“Idle limmers—silly sluts—I'll warrant nane o' ye will ever see ony thing waur than yoursell, ye silly tawpies—Ghaist, indeed!—I'll warrant it's some idle dub-skelper frae the Waal, coming after some o' yoursells on nae honest errand—Ghaist, indeed!—Haud up the candle, John Ostler—I'se warrant it a twa-handed ghaist, and the door left on the sneck. There's somebody in the kitchen—gang forward wi' the lantern, John Ostler.”

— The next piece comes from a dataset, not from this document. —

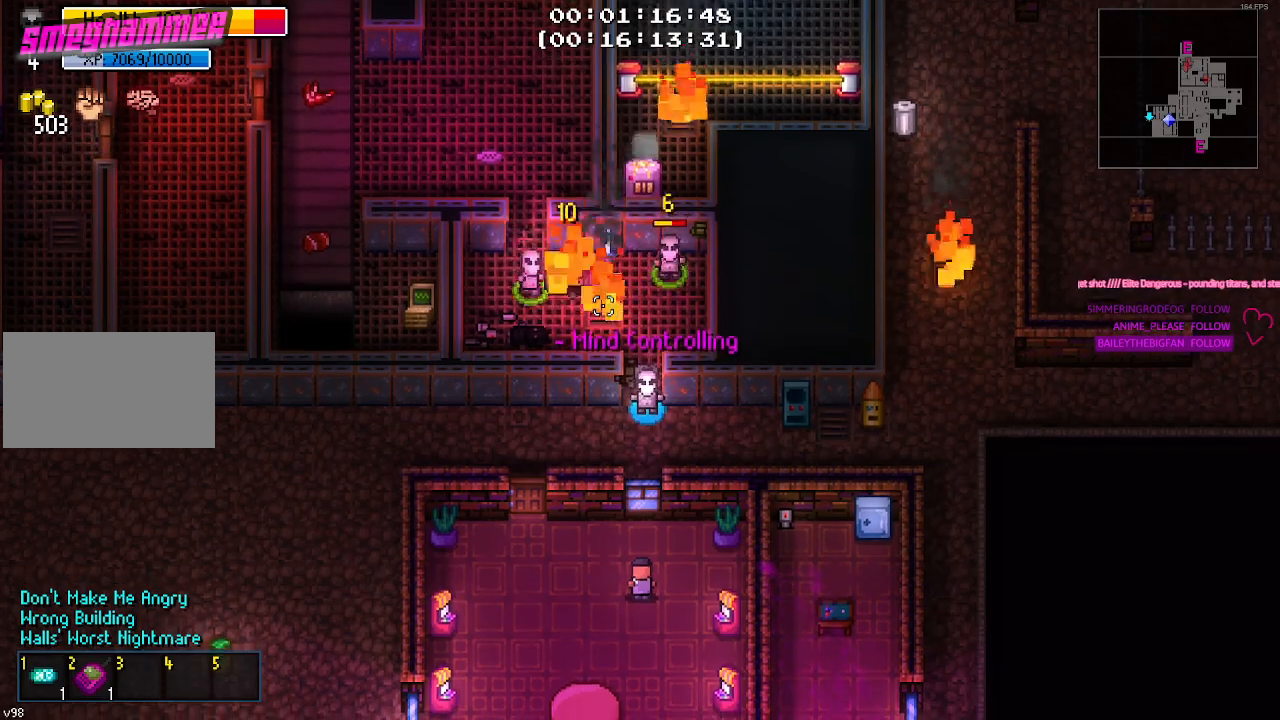
{"keys": [], "mouse": [], "mouse_move": "still", "events": []}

At this critical moment the stranger opened the door of the kitchen, and beheld the Dame advancing at the head of her household troops. The ostler and humpbacked postilion, one bearing a stable-lantern and a hay-fork, the other a rushlight and a broom, constituted the advanced guard; Mrs. Dods herself formed the centre, talking loud and brandishing a pair of tongs; while the two maids, like troops not to be much trusted after their recent defeat, followed, cowering in the rear. But notwithstanding this admirable disposition, no sooner had the stranger shown his face, and pronounced the words “Mrs. Dods!” than a panic seized the whole array. The advanced guard recoiled in consternation, the ostler upsetting Mrs. Dods in the confusion of his retreat; while she, grappling with him in her terror, secured him by the ears and hair, and they joined their cries together in hideous chorus. The two maidens resumed their former flight, and took refuge in the darksome den, entitled their bedroom, while the humpbacked postilion fled like the wind into the stable, and, with professional instinct, began, in the extremity of his terror, to saddle a horse.
Meanwhile, the guest whose appearance had caused this combustion, plucked the roaring ostler from above Mrs. Dods, and pushing him away with a hearty slap on the shoulder, proceeded to raise and encourage the fallen landlady, enquiring, at the same time, “What, in the devil's name, was the cause of all this senseless confusion?”
“And what is the reason, in Heaven's name,” answered the matron, keeping her eyes firmly shut, and still shrewish in her expostulation, though in the very extremity of terror, “what is the reason that you should come and frighten a decent house, where you met naething, when ye was in the body, but the height of civility?”
“And why should I frighten you, Mrs. Dods? or, in one word, what is the meaning of all this nonsensical terror?”
“Are not you,” said Mrs. Dods, opening her eyes a little as she spoke, “the ghaist of Francis Tirl?”
“I am Francis Tyrrel, unquestionably, my old friend.”
“I kend it! I kend it!” answered the honest woman, relapsing into her agony; “and I think ye might be ashamed of yourself, that are a ghaist, and have nae better to do than to frighten a puir auld alewife.”
“On my word, I am no ghost, but a living man,” answered Tyrrel.
“Were ye no murdered than?” demanded Mrs. Dods, still in an uncertain voice, and only partially opening her eyes—“Are ye very sure ye werena murdered?”